Как только бродячий пчеловод поселился на краю долины, я сразу почувствовал, что в городке будто воздух переменился; в вечерних сумерках у реки мужчина пишет несколько слов на листке, идет полем под звездами, пересекает нейтральную зону и сует бумажку в выемку меж корней ели, что растет неподалеку от самого крайнего дома, а наутро из дома на велосипеде выезжает женщина, она едет за покупками, но на обратном пути непременно сворачивает к ели, быстро сует руку в ямку, разворачивает листок, и ее щеки розовеют; от листка исходит аромат скорой радости, и ноги налегают на педали с удвоенной силой, женщина насвистывает песенку, да так красиво, куда там мастерам художественного свиста; эти двое не привыкли ни над чем ломать голову, в них нет алчности, разъедающей ткань жизни; когда, освещенные солнцем, мужчина и женщина бок о бок идут по долине, то не произносят ни слова, но они ближе и понятней друг другу, чем заядлые любители выяснять отношения; а когда они сливаются в объятьях, ничто не отравляет им радости – ни мрачные тени, ни мысли о скорой разлуке, ни накопившееся раздражение, есть только бурное и светлое слияние, только самозабвенный полет двух душ и больше ничего, совсем ничего.

Женщина ликующе вскрикивает, и эти ритмичные звуки пружинят о склон круглого холма и заряжают энергией весь этот августовский день, в долине кипит обычная работа: солнце вытягивает из земли влагу, и от этого воздух над травой колеблется и поблескивает, голос неба радостен, но отчаянные полустоны-полувсхлипы его заглушают, вовсю стрекочет травяная живность, но и ее почти не слышно.

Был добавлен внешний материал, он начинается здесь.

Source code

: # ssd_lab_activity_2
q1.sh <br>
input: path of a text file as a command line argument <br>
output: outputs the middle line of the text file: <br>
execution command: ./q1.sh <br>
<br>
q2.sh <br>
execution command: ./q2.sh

Девочка смотрит во все глаза на невиданное действо, и лицо у нее такое, будто ей явилось Божье Чудо, полные сладости и муки стоны проникают в каждую клеточку детского тела, убедительнейшим образом поясняя, что такое – быть женщиной, что такое – жить; губы девочки то и дело приоткрываются перламутровыми раковинками, и с них тоже срываются тихие, непроизвольные стоны; я знаю, в эти минуты она вдруг поняла, почему взрослые, корча кислые рожи, сгибаясь под ветром и дождем, седея от горя, тем не менее продолжают жить: а все очень просто – на свете есть радость.

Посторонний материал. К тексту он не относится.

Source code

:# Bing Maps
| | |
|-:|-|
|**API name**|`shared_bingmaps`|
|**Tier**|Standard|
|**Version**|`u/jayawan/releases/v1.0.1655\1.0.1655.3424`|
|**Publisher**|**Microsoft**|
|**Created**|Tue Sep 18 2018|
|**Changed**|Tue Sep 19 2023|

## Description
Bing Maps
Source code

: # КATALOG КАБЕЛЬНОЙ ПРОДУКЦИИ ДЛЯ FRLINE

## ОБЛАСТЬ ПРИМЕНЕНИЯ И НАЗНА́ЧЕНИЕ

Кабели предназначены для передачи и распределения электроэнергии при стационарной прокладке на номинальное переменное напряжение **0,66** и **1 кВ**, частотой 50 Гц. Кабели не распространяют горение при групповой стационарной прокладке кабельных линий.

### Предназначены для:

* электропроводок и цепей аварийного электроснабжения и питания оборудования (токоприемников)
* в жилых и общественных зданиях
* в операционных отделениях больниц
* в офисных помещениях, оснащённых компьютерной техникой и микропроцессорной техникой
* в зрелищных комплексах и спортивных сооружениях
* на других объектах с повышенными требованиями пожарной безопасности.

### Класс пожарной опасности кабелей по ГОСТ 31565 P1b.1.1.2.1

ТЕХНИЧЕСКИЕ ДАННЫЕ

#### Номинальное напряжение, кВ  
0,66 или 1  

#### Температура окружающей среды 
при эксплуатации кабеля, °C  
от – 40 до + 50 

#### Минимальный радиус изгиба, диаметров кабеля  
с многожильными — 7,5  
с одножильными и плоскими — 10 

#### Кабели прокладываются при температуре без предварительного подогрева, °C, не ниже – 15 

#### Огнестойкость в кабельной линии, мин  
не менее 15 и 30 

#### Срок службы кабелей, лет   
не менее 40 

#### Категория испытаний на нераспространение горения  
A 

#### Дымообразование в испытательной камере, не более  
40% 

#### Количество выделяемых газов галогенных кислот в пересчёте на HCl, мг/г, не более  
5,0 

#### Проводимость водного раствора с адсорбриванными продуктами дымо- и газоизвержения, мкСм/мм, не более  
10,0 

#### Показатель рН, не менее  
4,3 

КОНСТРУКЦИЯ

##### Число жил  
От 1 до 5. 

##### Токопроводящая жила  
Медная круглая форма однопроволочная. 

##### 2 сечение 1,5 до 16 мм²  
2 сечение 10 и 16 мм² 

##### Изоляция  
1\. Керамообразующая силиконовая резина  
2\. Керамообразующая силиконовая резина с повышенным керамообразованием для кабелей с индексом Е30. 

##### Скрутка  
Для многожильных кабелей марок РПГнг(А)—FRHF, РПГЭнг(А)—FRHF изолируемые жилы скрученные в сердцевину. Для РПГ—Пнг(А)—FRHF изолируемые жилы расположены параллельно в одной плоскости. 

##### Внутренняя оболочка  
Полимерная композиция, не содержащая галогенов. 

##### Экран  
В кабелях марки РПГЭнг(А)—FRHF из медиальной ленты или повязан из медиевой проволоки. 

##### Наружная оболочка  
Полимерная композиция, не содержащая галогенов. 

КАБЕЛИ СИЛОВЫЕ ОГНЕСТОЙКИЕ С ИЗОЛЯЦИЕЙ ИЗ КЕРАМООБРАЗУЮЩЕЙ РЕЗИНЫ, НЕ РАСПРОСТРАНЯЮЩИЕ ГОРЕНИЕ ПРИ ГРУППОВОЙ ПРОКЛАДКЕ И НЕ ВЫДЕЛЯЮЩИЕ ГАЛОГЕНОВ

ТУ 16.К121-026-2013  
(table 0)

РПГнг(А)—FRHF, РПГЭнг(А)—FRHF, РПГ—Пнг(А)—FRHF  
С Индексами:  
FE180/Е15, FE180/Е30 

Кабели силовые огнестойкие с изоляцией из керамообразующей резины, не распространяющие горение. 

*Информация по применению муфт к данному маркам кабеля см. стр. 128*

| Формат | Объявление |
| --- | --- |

Девочка знает, что взрослые постоянно врут, все, кого она знает – родители, учителя, соседи, – живут так скучно и бездарно, что лучше бы не жили вовсе, и никуда от этого не денешься, скука и бездарность так же неизбежны, как смерть, но сейчас перед девочкой приоткрылась тайна жизни: оказывается, жить все-таки стоит, даже если судьба забросила тебя в забытую богом дыру, даже если ты упал и не можешь подняться, даже если ты нищ и голоден, даже если тяжкая болезнь выбрала из всех именно тебя, даже если тебе суждена лихая смерть – рухнуть наземь, выплевывая сгустки черной крови; девочку научила этому знанию не рано поумневшая подруга и не телесное созревание, она просто увидела и поняла.

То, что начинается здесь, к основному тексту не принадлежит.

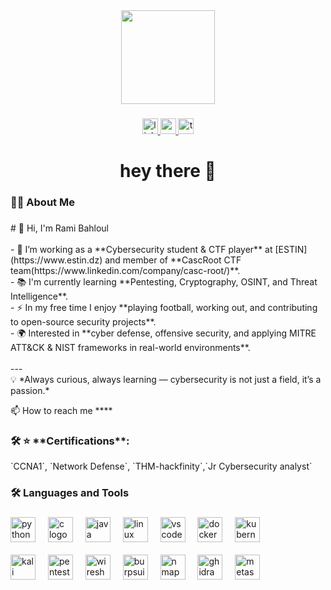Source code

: <div align="center">
  <img height="150" src="https://media0.giphy.com/media/v1.Y2lkPTc5MGI3NjExdWx0dnkybXg4dHZrbzBsZXQ2NjFpaDlmYmEzaHQ4cHphYjVxeHMzMyZlcD12MV9pbnRlcm5hbF9naWZfYnlfaWQmY3Q9Zw/4UzW8S83pWoKs/giphy.gif"  />
</div>

###

<div align="center">
  <!-- LinkedIn -->
  <a href="https://www.linkedin.com/in/ramibahloul-573846230" target="_blank">
    <img src="https://img.shields.io/static/v1?message=LinkedIn&logo=linkedin&label=&color=0077B5&logoColor=white&labelColor=&style=for-the-badge" height="25" alt="linkedin logo"  />
  </a>

  <!-- Gmail -->
  <a href="mailto:r_bahloul@estin.dz" target="_blank">
    <img src="https://img.shields.io/static/v1?message=Gmail&logo=gmail&label=&color=D14836&logoColor=white&labelColor=&style=for-the-badge" height="25" alt="gmail logo"  />
  </a>

  <!-- TryHackMe -->
  <a href="https://tryhackme.com/p/rbahloul" target="_blank">
    <img src="https://img.shields.io/static/v1?message=TryHackMe&logo=tryhackme&label=&color=88cc14&logoColor=white&labelColor=&style=for-the-badge" height="25" alt="tryhackme logo"  />
  </a>
</div>


###

<h1 align="center">hey there 👋</h1>

###

<h3 align="left">👩‍💻  About Me</h3>

###

<p align="left"># 👋 Hi, I'm Rami Bahloul<br><br>- 🔭 I’m working as a **Cybersecurity student & CTF player** at [ESTIN](https://www.estin.dz) and member of **CascRoot CTF team(https://www.linkedin.com/company/casc-root/)**.  <br>- 📚 I'm currently learning **Pentesting, Cryptography, OSINT, and Threat Intelligence**.  <br>- ⚡ In my free time I enjoy **playing football, working out, and contributing to open-source security projects**.  <br>- 🌍 Interested in **cyber defense, offensive security, and applying MITRE ATT&CK & NIST frameworks in real-world environments**.  <br><br>---<br>💡 *Always curious, always learning — cybersecurity is not just a field, it’s a passion.*</p>
📫 How to reach me **<r_bahloul@estin.dz>**

###

<h3 align="left">🛠 ⭐ **Certifications**: </h3>
`CCNA1`, `Network Defense`, `THM-hackfinity`,`Jr Cybersecurity analyst`

###
###

<h3 align="left">🛠 Languages and Tools</h3>

###

<div align="left">
  <!-- Programming & Dev -->
  <img src="https://cdn.jsdelivr.net/gh/devicons/devicon/icons/python/python-original.svg" height="40" alt="python logo"/>
  <img width="12"/>
  <img src="https://cdn.jsdelivr.net/gh/devicons/devicon/icons/c/c-original.svg" height="40" alt="c logo"/>
  <img width="12"/>
  <img src="https://cdn.jsdelivr.net/gh/devicons/devicon/icons/java/java-original.svg" height="40" alt="java logo"/>
  <img width="12"/>
  <img src="https://cdn.jsdelivr.net/gh/devicons/devicon/icons/linux/linux-original.svg" height="40" alt="linux logo"/>
  <img width="12"/>
  <img src="https://cdn.jsdelivr.net/gh/devicons/devicon/icons/vscode/vscode-original.svg" height="40" alt="vscode logo"/>
  <img width="12"/>
  <img src="https://cdn.jsdelivr.net/gh/devicons/devicon/icons/docker/docker-original.svg" height="40" alt="docker logo"/>
  <img width="12"/>
  <img src="https://cdn.jsdelivr.net/gh/devicons/devicon/icons/kubernetes/kubernetes-plain.svg" height="40" alt="kubernetes logo"/>
  <br><br>
  <!-- Cybersecurity & Crypto -->
  <img src="https://img.icons8.com/color/48/kali-linux.png" height="40" alt="kali linux"/>
  <img width="12"/>
  <img src="https://www.kali.org/images/kali-tools-logo.svg" height="40" alt="pentest tools"/>
  <img width="12"/>
  <img src="https://www.wireshark.org/assets/img/wireshark-logo.png" height="40" alt="wireshark"/>
  <img width="12"/>
  <img src="https://portswigger.net/content/images/logos/burp-suite.svg" height="40" alt="burpsuite"/>
  <img width="12"/>
  <img src="https://nmap.org/images/nmap-logo-256x256.png" height="40" alt="nmap"/>
  <img width="12"/>
  <img src="https://upload.wikimedia.org/wikipedia/commons/1/10/Ghidra_logo.svg" height="40" alt="ghidra"/>
  <img width="12"/>
  <img src="https://www.metasploit.com/common/images/metasploit-logo.svg" height="40" alt="metasploit"/>
</div>

###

Люблю наблюдать, как пробудившиеся инстинкты окрашивают невинную душу в свою серо-багровую окраску, меня с души воротит от чистюль, гнушающихся вульгарностью, я не считаю, что надо стыдиться знойных слов, если их нашептывает подлинная страсть, а любовь, опасная, побуждающая к безумным поступкам и непоправимым ошибкам, по-моему, достойна восхищения.

Мой объектив вибрирует от волнения, когда ему доводится снимать любовь, подобную огненному фейерверку, я скрупулезно регистрирую тончайшие нюансы света и тени, лучше, чем люди, понимаю смысл каждого сказанного слова, такая любовь – редчайший из моих трофеев, и, наблюдая за ней, я думаю вот что: пускай с точки зрения большинства она достойна осуждения, пускай даже преступна, но эти двое, которые беспечно спариваются под радугой, словно не ведающие стыда бабочки или стрекозы, – не прожигатели жизни и не искатели острых ощущений; мне отчетливо слышен голос этой любви, отрешившейся от горестных мыслей и безысходного отчаяния, измельчившей в прах свинцовую тяжесть бытия, не боящейся ни судьбы, ни небесного суда, не заботящейся о выгоде; этот громкий голос таит в себе самую суть бытия, он гораздо честней, чем пустозвонство брачного обета, который дают перед алтарем жених и невеста (черт знает, что они при этом на самом деле думают); даже тот, кто, единственный из множества, уцелел в катастрофе, не сможет издать ликующего звука подобной чистоты; мой мощный объектив, в котором вся моя жизнь и все мои органы чувств, способен ухватить этот голос – не сам звук, а триумфальный трепет изогнутой женской шеи, сзади покрытой нежным пушком.